In 2006 the Department of Labor (DOL) stated in an opinion letter that mortgage loan officers were eligible for overtime but then changed its mind in 2010 in an “Administrator’s Interpretation.”

In Perez v. Mortgage Bankers Association the Supreme Court held unanimously that federal agencies do not have to engage in notice-and-comment rulemaking pursuant to the Administrative Procedure Act (APA) before changing an interpretive rule, like the 2006 opinion letter in this case.  The Court overturned a nearly 20 year-old precedent from the D.C. Circuit, Paralyzed Veterans of America v. D.C. Arena, which the State and Local Legal Center (SLLC) argued in an amicus brief that the Court should affirm.  Paralyzed Veterans held that an agency must use APA notice-and-comment when significantly altering an interpretive rule that interprets a legislative rule. 

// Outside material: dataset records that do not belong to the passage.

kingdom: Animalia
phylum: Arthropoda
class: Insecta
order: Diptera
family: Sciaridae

The APA requires that “legislative rules” be issued through a notice-and-comment process.  But the APA states that notice-and-comment does not apply to “interpretive rules.”  According to the Court, “[t]his exemption of interpretive rules from the notice-and-comment process is categorical, and it is fatal to the rule announced in Paralyzed Veterans.”  The Court rejected Mortgage Bankers Association’s (MBA) argument that when an agency alters an interpretive rule it is effectively amending the underlying legislative rule.  The Court reasoned that interpreting a legislative rule does not amount to “amending” it.  And if it did, why shouldn’t notice-and-comment apply to an agency’s first set of interpretive rules?

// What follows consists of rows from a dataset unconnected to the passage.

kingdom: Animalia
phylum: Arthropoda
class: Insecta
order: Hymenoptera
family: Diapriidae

In arguing in favor of the Paralyzed Veterans doctrine, the SLLC’s brief discussed a number of examples where federal agencies have changed positions in interpretive rules and state and local governments would have liked to have provided comments.  For example, in 1993, DOL issued a series of opinion letters concluding that career firefighters who volunteered their services to private organizations had to be paid extra by whatever public entity employed them.  DOL then changed its mind in 2001.   The Court was not persuaded by MBA’s similar argument that the Paralyzed Veterans doctrine “reinforces the APA’s goal of ‘procedural fairness’ by preventing agencies from unilaterally and unexpectedly altering their interpretation of important regulations.”

The SLLC’s amicus brief also argued that Paralyzed Veterans provides a needed check on agency authority because recently the Court has deferred to interpretative rules, which aren’t supposed to have the force of law.  Justice Scalia agreed in a concurring opinion but suggested, as did the SLLC, that the Court should abandon deference to interpretative rules.

James HoAshley Johnson, Kirsten Galler, and Lauren Blas of Gibson, Dunn & Crutcher wrote the SLLC’s brief which was joined by the National League of Cities, the National Association of Counties, the International City/County Management Association, the United States Conference of Mayors, the International Municipal Lawyers AssociationGovernment Finance Officers Association, National School Boards Association, National Public Employer Labor Relations Association, and the International Public Management Association for Human Resources.